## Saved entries
---*---

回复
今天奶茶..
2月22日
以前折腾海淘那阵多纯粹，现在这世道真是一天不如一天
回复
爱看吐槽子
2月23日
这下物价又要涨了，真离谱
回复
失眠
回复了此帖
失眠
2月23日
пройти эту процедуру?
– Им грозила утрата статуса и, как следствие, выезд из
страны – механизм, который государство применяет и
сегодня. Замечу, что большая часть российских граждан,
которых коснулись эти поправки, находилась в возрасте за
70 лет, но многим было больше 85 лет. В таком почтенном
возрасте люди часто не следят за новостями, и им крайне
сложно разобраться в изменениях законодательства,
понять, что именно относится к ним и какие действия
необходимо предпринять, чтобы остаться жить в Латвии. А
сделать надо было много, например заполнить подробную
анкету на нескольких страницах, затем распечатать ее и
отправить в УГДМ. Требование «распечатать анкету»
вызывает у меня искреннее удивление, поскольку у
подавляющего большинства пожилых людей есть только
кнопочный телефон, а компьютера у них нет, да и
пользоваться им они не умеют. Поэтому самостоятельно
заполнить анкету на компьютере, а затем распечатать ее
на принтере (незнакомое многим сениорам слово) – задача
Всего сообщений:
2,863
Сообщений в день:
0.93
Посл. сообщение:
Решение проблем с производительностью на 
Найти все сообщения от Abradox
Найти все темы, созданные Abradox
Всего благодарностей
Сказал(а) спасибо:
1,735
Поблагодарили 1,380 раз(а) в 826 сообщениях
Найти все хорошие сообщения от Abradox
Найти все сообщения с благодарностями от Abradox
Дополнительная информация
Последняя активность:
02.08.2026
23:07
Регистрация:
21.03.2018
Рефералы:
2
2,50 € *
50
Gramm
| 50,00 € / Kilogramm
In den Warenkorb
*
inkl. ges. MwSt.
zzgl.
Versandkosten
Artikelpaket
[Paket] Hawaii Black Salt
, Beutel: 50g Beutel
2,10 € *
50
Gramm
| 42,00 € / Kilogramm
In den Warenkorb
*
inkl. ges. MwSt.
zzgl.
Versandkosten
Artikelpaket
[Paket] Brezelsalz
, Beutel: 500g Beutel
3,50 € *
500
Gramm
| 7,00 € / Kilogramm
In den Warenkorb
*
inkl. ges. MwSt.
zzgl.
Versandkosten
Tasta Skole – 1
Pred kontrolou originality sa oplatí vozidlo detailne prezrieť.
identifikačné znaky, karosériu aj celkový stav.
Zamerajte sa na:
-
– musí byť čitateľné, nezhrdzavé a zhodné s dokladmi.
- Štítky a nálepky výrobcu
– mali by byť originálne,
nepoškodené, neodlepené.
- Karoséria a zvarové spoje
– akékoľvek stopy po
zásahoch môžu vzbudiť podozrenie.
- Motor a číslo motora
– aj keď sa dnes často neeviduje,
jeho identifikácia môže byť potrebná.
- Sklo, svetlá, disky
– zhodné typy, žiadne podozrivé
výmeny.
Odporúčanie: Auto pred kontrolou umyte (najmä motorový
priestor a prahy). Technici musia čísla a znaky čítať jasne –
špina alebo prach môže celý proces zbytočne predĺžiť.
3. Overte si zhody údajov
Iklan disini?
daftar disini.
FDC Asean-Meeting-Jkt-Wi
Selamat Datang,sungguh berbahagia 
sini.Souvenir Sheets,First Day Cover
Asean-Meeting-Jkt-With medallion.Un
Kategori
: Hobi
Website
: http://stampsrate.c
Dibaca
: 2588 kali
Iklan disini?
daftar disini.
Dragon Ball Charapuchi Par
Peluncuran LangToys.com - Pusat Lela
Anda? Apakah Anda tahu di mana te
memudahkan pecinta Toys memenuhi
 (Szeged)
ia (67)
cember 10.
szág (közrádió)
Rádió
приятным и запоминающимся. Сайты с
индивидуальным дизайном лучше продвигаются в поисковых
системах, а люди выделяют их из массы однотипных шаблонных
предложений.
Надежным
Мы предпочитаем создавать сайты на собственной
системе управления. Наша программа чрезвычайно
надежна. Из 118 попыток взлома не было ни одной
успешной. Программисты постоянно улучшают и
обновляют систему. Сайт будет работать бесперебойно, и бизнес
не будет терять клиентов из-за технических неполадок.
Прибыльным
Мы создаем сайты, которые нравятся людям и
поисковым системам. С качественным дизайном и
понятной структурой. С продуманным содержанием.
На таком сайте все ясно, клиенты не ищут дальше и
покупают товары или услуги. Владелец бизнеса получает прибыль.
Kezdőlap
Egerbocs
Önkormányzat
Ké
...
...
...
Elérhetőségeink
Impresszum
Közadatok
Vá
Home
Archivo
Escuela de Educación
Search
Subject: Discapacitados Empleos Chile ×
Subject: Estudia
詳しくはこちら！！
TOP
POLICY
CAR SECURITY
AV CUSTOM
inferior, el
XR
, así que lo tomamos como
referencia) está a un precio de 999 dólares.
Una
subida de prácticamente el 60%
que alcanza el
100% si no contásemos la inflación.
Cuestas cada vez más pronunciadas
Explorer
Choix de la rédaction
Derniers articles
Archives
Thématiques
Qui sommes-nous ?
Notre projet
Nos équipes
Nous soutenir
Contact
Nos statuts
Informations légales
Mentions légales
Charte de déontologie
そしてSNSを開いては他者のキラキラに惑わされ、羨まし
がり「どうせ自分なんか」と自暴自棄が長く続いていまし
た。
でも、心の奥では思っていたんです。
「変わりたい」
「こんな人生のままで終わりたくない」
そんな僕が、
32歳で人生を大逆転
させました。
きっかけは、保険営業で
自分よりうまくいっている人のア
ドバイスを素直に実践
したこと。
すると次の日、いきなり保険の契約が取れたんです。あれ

---*---

## What to work on
Print every line of the listing above verbatim, leaving nothing out and changing nothing.

## Answer section
回复
今天奶茶..
2月22日
以前折腾海淘那阵多纯粹，现在这世道真是一天不如一天
回复
爱看吐槽子
2月23日
这下物价又要涨了，真离谱
回复
失眠
回复了此帖
失眠
2月23日
пройти эту процедуру?
– Им грозила утрата статуса и, как следствие, выезд из
страны – механизм, который государство применяет и
сегодня. Замечу, что большая часть российских граждан,
которых коснулись эти поправки, находилась в возрасте за
70 лет, но многим было больше 85 лет. В таком почтенном
возрасте люди часто не следят за новостями, и им крайне
сложно разобраться в изменениях законодательства,
понять, что именно относится к ним и какие действия
необходимо предпринять, чтобы остаться жить в Латвии. А
сделать надо было много, например заполнить подробную
анкету на нескольких страницах, затем распечатать ее и
отправить в УГДМ. Требование «распечатать анкету»
вызывает у меня искреннее удивление, поскольку у
подавляющего большинства пожилых людей есть только
кнопочный телефон, а компьютера у них нет, да и
пользоваться им они не умеют. Поэтому самостоятельно
заполнить анкету на компьютере, а затем распечатать ее
на принтере (незнакомое многим сениорам слово) – задача
Всего сообщений:
2,863
Сообщений в день:
0.93
Посл. сообщение:
Решение проблем с производительностью на 
Найти все сообщения от Abradox
Найти все темы, созданные Abradox
Всего благодарностей
Сказал(а) спасибо:
1,735
Поблагодарили 1,380 раз(а) в 826 сообщениях
Найти все хорошие сообщения от Abradox
Найти все сообщения с благодарностями от Abradox
Дополнительная информация
Последняя активность:
02.08.2026
23:07
Регистрация:
21.03.2018
Рефералы:
2
2,50 € *
50
Gramm
| 50,00 € / Kilogramm
In den Warenkorb
*
inkl. ges. MwSt.
zzgl.
Versandkosten
Artikelpaket
[Paket] Hawaii Black Salt
, Beutel: 50g Beutel
2,10 € *
50
Gramm
| 42,00 € / Kilogramm
In den Warenkorb
*
inkl. ges. MwSt.
zzgl.
Versandkosten
Artikelpaket
[Paket] Brezelsalz
, Beutel: 500g Beutel
3,50 € *
500
Gramm
| 7,00 € / Kilogramm
In den Warenkorb
*
inkl. ges. MwSt.
zzgl.
Versandkosten
Tasta Skole – 1
Pred kontrolou originality sa oplatí vozidlo detailne prezrieť.
identifikačné znaky, karosériu aj celkový stav.
Zamerajte sa na:
-
– musí byť čitateľné, nezhrdzavé a zhodné s dokladmi.
- Štítky a nálepky výrobcu
– mali by byť originálne,
nepoškodené, neodlepené.
- Karoséria a zvarové spoje
– akékoľvek stopy po
zásahoch môžu vzbudiť podozrenie.
- Motor a číslo motora
– aj keď sa dnes často neeviduje,
jeho identifikácia môže byť potrebná.
- Sklo, svetlá, disky
– zhodné typy, žiadne podozrivé
výmeny.
Odporúčanie: Auto pred kontrolou umyte (najmä motorový
priestor a prahy). Technici musia čísla a znaky čítať jasne –
špina alebo prach môže celý proces zbytočne predĺžiť.
3. Overte si zhody údajov
Iklan disini?
daftar disini.
FDC Asean-Meeting-Jkt-Wi
Selamat Datang,sungguh berbahagia 
sini.Souvenir Sheets,First Day Cover
Asean-Meeting-Jkt-With medallion.Un
Kategori
: Hobi
Website
: http://stampsrate.c
Dibaca
: 2588 kali
Iklan disini?
daftar disini.
Dragon Ball Charapuchi Par
Peluncuran LangToys.com - Pusat Lela
Anda? Apakah Anda tahu di mana te
memudahkan pecinta Toys memenuhi
 (Szeged)
ia (67)
cember 10.
szág (közrádió)
Rádió
приятным и запоминающимся. Сайты с
индивидуальным дизайном лучше продвигаются в поисковых
системах, а люди выделяют их из массы однотипных шаблонных
предложений.
Надежным
Мы предпочитаем создавать сайты на собственной
системе управления. Наша программа чрезвычайно
надежна. Из 118 попыток взлома не было ни одной
успешной. Программисты постоянно улучшают и
обновляют систему. Сайт будет работать бесперебойно, и бизнес
не будет терять клиентов из-за технических неполадок.
Прибыльным
Мы создаем сайты, которые нравятся людям и
поисковым системам. С качественным дизайном и
понятной структурой. С продуманным содержанием.
На таком сайте все ясно, клиенты не ищут дальше и
покупают товары или услуги. Владелец бизнеса получает прибыль.
Kezdőlap
Egerbocs
Önkormányzat
Ké
...
...
...
Elérhetőségeink
Impresszum
Közadatok
Vá
Home
Archivo
Escuela de Educación
Search
Subject: Discapacitados Empleos Chile ×
Subject: Estudia
詳しくはこちら！！
TOP
POLICY
CAR SECURITY
AV CUSTOM
inferior, el
XR
, así que lo tomamos como
referencia) está a un precio de 999 dólares.
Una
subida de prácticamente el 60%
que alcanza el
100% si no contásemos la inflación.
Cuestas cada vez más pronunciadas
Explorer
Choix de la rédaction
Derniers articles
Archives
Thématiques
Qui sommes-nous ?
Notre projet
Nos équipes
Nous soutenir
Contact
Nos statuts
Informations légales
Mentions légales
Charte de déontologie
そしてSNSを開いては他者のキラキラに惑わされ、羨まし
がり「どうせ自分なんか」と自暴自棄が長く続いていまし
た。
でも、心の奥では思っていたんです。
「変わりたい」
「こんな人生のままで終わりたくない」
そんな僕が、
32歳で人生を大逆転
させました。
きっかけは、保険営業で
自分よりうまくいっている人のア
ドバイスを素直に実践
したこと。
すると次の日、いきなり保険の契約が取れたんです。あれ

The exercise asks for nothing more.